Old Water Mill, The oldest water mill from the Old Transvaal is restored and in working condition.

Stinkhoutboom farm was where a young Irish ship-jumper-turned-farmer, M.J. Kelly, discovered gold in 1879. Kelly's discovery led to the first gold fields in South Africa, which President Paul Kruger visited under the guidance of the local magistrate, a Mr Otto. Otto reportedly said he hoped the gold fields would turn Melemani into a large town, upon which President Kruger was said to answer: "good, then we shall call it Ottoshoop".

==Boom years==

Word of Kelly's find spread and soon thousands of immigrants arrived through the veld, some pushing their wheelbarrows for more than 1,400 km through the untamed African veld from Cape Town, Ottoshoop then proceeded to play host to the biggest claim-staking race in South Africa's mining history. Legends differ, but some have it that more than 100,000 men lined up in the flat, arid scrubland that characterizes this part of the North West province, each clutching a sharpened plank with a number painted on it with which to stake his personal little el Dorado, or claim.

Such was the gold fever at the time and so many were the punters hoping to strike it rich that Ottoshoop had seven flourishing honky-tonk hotels on Commissioner, its main street. To house all the miners, shopkeepers and their families, magistrate Otto commissioned surveyor Gilfallen to plan a proper town. They chose as street names for the centre of town Commissioner-, Myn-, Pretorius-, Market- and Church street, with Commissioner street being the route to Johannesburg. All the plots were sold within a few months.

• [Material provided]
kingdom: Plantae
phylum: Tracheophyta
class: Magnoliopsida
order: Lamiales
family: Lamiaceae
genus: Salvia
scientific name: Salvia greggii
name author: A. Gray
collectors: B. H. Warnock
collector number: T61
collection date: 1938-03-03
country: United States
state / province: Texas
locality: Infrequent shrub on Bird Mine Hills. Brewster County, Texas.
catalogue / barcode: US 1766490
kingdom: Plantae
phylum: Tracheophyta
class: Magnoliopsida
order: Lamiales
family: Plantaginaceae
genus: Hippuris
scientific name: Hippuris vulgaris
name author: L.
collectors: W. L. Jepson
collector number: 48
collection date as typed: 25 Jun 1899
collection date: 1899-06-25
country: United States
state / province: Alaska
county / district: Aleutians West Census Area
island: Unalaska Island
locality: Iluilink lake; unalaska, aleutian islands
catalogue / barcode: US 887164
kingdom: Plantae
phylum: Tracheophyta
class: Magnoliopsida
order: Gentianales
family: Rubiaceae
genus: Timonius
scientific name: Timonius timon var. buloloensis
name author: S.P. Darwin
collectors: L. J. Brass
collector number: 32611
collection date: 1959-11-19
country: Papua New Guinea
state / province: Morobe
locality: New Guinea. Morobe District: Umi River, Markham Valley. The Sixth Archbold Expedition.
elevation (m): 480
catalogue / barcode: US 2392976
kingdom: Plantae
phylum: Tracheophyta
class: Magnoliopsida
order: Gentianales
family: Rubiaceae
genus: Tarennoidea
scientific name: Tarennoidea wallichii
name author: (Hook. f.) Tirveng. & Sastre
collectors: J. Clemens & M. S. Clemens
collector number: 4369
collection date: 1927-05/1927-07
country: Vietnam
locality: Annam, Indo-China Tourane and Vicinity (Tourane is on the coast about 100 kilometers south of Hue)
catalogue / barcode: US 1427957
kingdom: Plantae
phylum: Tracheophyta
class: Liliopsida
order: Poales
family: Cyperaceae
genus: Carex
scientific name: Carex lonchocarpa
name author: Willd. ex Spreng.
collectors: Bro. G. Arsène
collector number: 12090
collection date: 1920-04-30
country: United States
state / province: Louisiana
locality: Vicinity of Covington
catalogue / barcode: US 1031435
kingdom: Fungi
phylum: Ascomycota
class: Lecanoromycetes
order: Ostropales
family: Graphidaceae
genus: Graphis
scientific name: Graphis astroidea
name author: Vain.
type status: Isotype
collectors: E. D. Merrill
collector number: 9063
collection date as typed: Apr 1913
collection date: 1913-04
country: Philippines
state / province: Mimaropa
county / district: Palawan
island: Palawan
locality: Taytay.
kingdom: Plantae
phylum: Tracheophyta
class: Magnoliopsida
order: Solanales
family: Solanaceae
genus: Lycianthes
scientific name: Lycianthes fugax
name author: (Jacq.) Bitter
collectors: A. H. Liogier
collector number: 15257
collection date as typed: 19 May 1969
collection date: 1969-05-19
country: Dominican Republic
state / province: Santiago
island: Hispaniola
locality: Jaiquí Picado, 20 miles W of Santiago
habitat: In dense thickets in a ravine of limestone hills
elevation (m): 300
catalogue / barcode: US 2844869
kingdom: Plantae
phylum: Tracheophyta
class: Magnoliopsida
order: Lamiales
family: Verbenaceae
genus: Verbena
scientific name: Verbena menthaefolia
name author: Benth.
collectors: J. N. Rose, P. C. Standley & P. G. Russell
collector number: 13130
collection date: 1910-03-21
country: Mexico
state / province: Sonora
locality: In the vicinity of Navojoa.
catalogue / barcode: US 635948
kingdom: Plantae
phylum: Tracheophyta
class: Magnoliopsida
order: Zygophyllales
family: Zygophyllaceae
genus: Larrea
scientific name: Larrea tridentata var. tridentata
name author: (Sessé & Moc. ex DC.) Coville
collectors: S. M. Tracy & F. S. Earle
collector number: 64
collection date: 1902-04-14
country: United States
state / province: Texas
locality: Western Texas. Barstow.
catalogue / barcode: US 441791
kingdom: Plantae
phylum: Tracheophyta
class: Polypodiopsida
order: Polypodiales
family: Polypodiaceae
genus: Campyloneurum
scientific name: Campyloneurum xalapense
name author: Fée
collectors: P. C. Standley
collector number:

• [Aim of the exercise]
Answer these questions from the text on Ottoshoop's gold rush:
1. In what year did M.J. Kelly discover gold on Stinkhoutboom farm?
2. From which city did some immigrants push their wheelbarrows?
3. How many hotels stood on Commissioner street?
The items are not needed to answer anything here.

• [The answer]
1. 1879
2. Cape Town
3. Seven